### The data
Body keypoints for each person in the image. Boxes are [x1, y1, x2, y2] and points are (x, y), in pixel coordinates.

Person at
######
### The data
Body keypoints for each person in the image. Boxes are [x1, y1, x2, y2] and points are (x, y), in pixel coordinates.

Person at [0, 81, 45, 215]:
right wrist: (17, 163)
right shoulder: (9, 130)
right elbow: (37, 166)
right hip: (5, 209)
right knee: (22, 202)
######
### The data
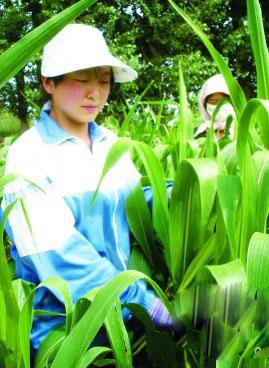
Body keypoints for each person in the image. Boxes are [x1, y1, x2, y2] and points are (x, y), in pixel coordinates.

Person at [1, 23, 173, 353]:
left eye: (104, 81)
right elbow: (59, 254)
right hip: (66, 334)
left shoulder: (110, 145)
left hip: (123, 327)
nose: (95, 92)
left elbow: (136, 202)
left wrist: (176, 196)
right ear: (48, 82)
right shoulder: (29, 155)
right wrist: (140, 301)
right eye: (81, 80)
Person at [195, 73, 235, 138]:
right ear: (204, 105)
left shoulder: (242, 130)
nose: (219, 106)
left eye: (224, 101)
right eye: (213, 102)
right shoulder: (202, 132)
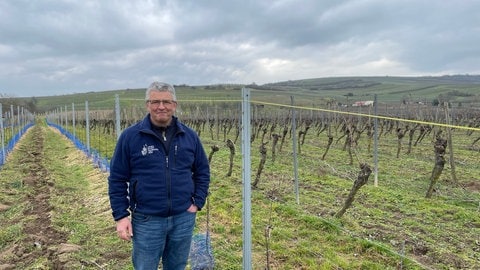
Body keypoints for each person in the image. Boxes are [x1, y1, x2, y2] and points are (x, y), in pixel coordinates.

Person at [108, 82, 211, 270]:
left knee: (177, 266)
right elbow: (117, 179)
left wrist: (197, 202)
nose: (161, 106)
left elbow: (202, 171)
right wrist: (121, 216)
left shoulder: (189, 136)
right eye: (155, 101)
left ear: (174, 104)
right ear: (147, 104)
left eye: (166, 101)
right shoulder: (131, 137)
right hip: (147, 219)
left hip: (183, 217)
######
Task
Wherever the word "elbow" appears in a line of the data above, copy that line.

Response
right elbow: (37, 166)
right elbow: (59, 254)
left elbow: (136, 202)
right elbow: (117, 179)
left elbow: (202, 171)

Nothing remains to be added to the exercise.